Natcore Technology Develops Solar Cell That Eliminates the Use of Silver

Nanotech Investing

Natcore Technology (TSXV:NXT) announced last week that it had achieved a breakthrough in solar cell technology, creating a solar panel in which silver has been replaced by aluminum. The substitution has not resulted in any loss of performance.

Natcore Technology (TSXV:NXT) announced last week that it had achieved a breakthrough in solar cell technology, creating a solar panel in which silver has been replaced by aluminum. The substitution has not resulted in any loss of performance.
As quoted in the press release:

When sunlight hits a silicon cell, it generates electrons. Ever since practical solar cells have been made – about 60 years ago – silver has been used as a conductor to collect these electrons in order to form a useful electric current. Silver was originally chosen for this role because it is a high-conductivity metal. The average solar panel uses about one-half of an ounce of silver.
Silver represents >48% of the metallization cost of a solar cell, or about 11% of the total raw material cost of a solar module.
The cost saving realized by switching from silver to aluminum are important. That’s because silver, while highly conductive, is also high-cost. At today’s prices, silver costs about $15.28 per troy ounce. The same quantity of aluminum costs $0.05, about 0.3% of the cost of silver.
Even considering that it would be necessary to use twice as much aluminum as silver in order to have an equal amount of conductivity from cell to cell, the raw material cost of aluminum would still be just 0.6% of the direct material cost of using silver in the cell.
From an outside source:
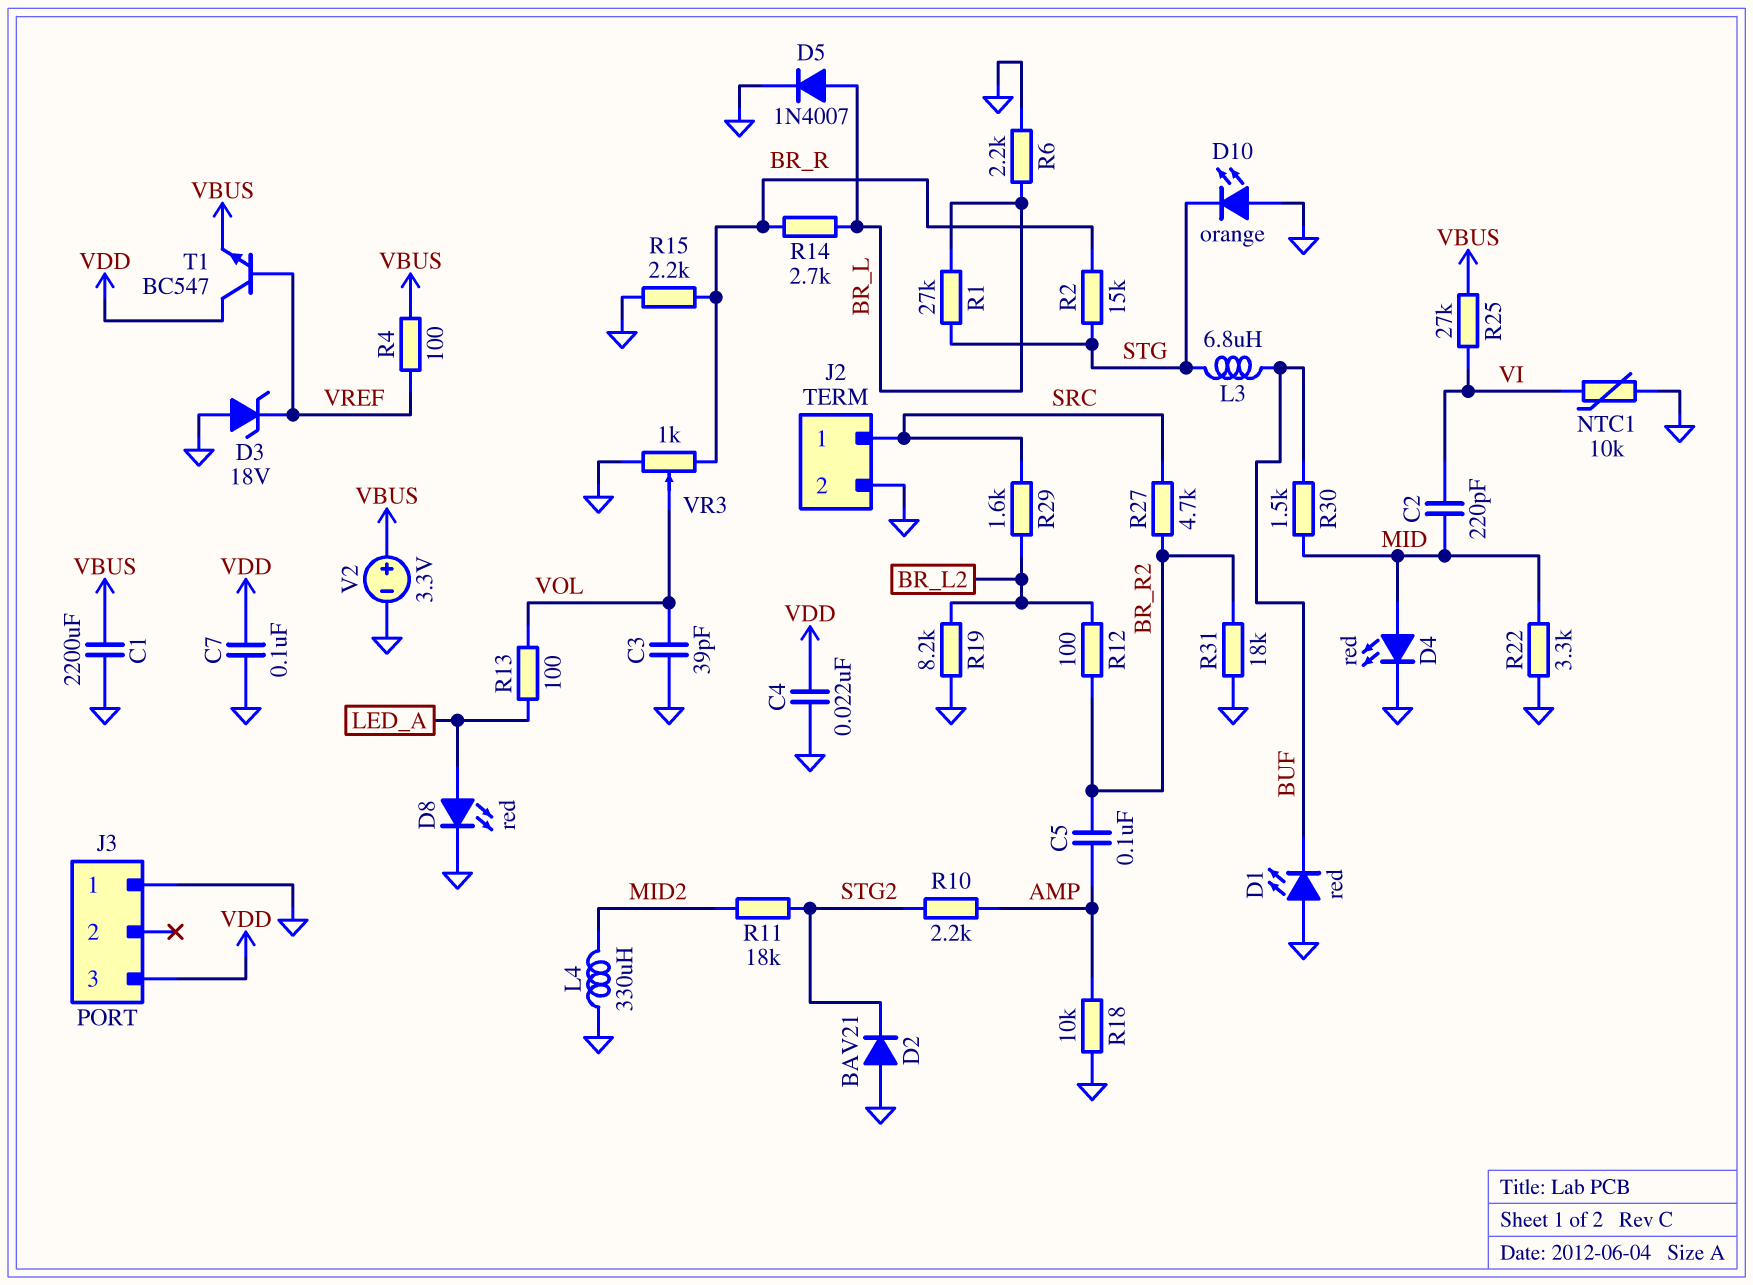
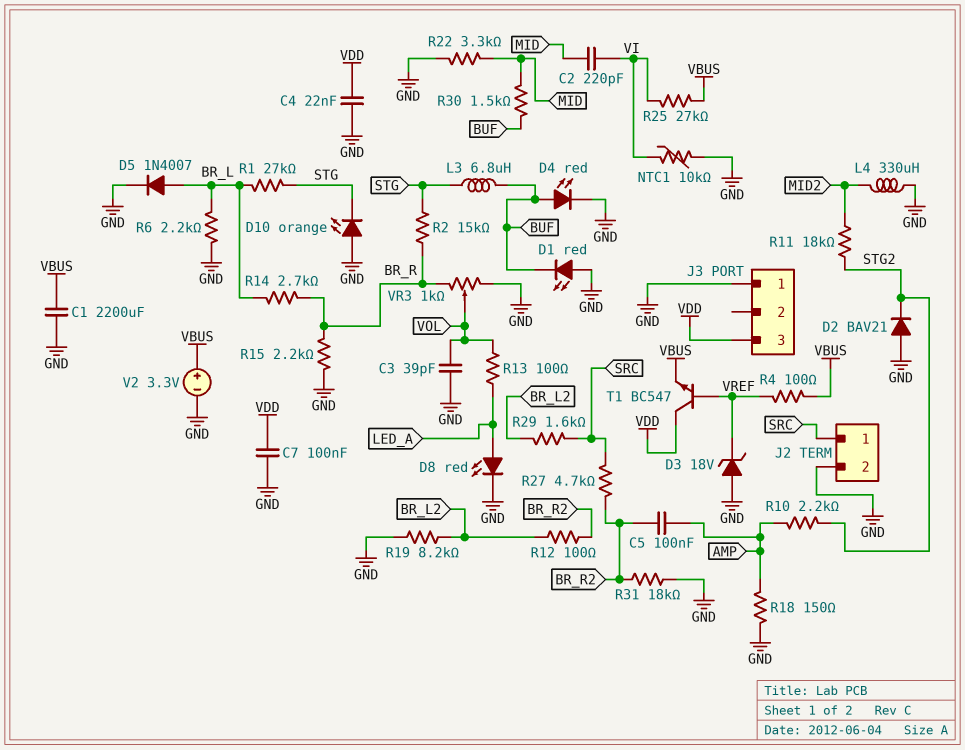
D4: LED red (A MID, K GND) -> LED red (A BUF, K GND)
R18: 10k (AMP, GND) -> 150 (AMP, GND)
Natcore president and CEO, Chuck Provini, said:

Within the past month, our scientists have wrought historic changes in the architecture and the economics of the solar cell. Solar cell manufacturers will no longer be subject to the vagaries of the silver market. We are now able to produce solar cells at a substantial cost savings thanks to improvements achievable by our proprietary laser technology. We expect to file a provisional patent application within the next two weeks.